Here is what the graph looks like. At left is line-of-sight, then behind the obstruction for about ten seconds. After that, I put the sniffer AP on a table and walked back to my workstation to stop the capture.


Note that the interval value is set for 1 second. This tells Wireshark to get the average value of signal strength for all packets on channel 11 over each 1 second period. With a beacon interval of 100ms, this should give you 10 samples for each SSID mapped to the radio. This is why you want more than one SSID; it gives you more samples to average over. If the Interval was set to 100ms, there would be points on the graph where there were no packets received during the interval. Wireshark considers this a value of zero, which I guess would be fine if we weren't working with negative numbers.
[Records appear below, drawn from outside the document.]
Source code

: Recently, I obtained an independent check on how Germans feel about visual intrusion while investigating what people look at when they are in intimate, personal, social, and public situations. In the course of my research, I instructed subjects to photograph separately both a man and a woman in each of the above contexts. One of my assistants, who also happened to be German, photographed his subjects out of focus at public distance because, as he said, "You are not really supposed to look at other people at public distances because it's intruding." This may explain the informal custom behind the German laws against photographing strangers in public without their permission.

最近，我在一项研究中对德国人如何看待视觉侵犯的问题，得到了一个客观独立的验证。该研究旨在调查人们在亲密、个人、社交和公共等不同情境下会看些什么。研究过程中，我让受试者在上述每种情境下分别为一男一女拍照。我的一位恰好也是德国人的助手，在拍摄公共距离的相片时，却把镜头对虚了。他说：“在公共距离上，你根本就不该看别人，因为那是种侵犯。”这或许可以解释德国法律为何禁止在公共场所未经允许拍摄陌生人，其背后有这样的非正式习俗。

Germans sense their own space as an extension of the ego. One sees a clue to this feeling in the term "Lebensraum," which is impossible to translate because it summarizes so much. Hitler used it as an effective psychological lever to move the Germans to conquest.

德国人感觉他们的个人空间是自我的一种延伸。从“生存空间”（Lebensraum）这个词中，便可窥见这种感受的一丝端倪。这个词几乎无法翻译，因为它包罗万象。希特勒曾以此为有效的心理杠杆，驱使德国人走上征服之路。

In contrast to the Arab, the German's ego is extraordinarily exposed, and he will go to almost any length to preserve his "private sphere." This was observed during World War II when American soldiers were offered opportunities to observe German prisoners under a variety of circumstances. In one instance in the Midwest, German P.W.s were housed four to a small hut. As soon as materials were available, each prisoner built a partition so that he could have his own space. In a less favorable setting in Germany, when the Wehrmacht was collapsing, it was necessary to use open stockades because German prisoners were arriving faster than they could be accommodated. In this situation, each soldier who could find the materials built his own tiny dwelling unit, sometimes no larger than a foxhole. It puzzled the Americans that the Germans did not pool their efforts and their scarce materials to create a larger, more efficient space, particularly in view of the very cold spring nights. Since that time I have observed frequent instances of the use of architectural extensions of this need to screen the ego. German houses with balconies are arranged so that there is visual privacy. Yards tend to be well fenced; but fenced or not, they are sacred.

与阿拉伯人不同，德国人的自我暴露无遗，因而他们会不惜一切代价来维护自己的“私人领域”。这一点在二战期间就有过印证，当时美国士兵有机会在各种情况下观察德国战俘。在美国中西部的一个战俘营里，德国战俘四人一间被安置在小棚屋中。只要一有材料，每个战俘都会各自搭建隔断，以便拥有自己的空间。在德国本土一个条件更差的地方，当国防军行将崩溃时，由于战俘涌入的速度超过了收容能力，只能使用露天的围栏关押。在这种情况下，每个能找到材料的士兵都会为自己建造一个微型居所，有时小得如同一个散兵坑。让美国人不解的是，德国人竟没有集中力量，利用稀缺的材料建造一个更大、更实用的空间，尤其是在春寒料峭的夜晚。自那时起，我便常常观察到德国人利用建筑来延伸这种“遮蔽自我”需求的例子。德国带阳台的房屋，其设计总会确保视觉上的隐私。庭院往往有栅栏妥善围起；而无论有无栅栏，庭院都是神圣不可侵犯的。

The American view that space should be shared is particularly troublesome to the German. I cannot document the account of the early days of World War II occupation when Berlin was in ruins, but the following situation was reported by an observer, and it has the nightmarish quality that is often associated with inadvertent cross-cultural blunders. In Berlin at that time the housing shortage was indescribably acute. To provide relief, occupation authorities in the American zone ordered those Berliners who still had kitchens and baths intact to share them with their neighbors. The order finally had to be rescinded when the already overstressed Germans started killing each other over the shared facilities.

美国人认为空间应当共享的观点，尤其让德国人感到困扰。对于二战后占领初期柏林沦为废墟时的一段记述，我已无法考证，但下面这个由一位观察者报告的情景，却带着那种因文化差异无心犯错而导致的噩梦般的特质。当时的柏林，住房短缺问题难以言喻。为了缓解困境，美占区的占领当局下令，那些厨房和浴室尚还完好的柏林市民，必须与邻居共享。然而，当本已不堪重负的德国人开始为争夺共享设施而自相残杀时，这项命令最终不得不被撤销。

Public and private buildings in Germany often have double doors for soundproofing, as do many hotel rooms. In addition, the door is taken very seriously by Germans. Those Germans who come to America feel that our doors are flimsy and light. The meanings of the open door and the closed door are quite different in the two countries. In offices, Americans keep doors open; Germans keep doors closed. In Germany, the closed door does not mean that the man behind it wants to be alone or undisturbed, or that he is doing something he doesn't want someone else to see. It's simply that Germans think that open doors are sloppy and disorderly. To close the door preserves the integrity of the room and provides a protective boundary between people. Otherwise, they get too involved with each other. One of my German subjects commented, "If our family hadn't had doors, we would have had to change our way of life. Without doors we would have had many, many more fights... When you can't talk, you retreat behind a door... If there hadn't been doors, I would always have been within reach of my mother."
Repeat the process for channel 36. Click on the "Duplicate this graph" button, and change the display filter to wlan_radio.channel == 36. To make things easy to read, change the color of the line so it is distinguishable from the first one.


Eyeballing the graph, it looks like channel 11 encountered about 4 dBm of loss from the obstruction, but channel 36 had a whopping 10 - 12 dBm of loss.

I know it's not going to change the way Wi-Fi pros measure attenuation, but this was a fun way to visualize RF loss from obstructions but using some tools anyone with a Cisco lightweight infrastructure can replicate.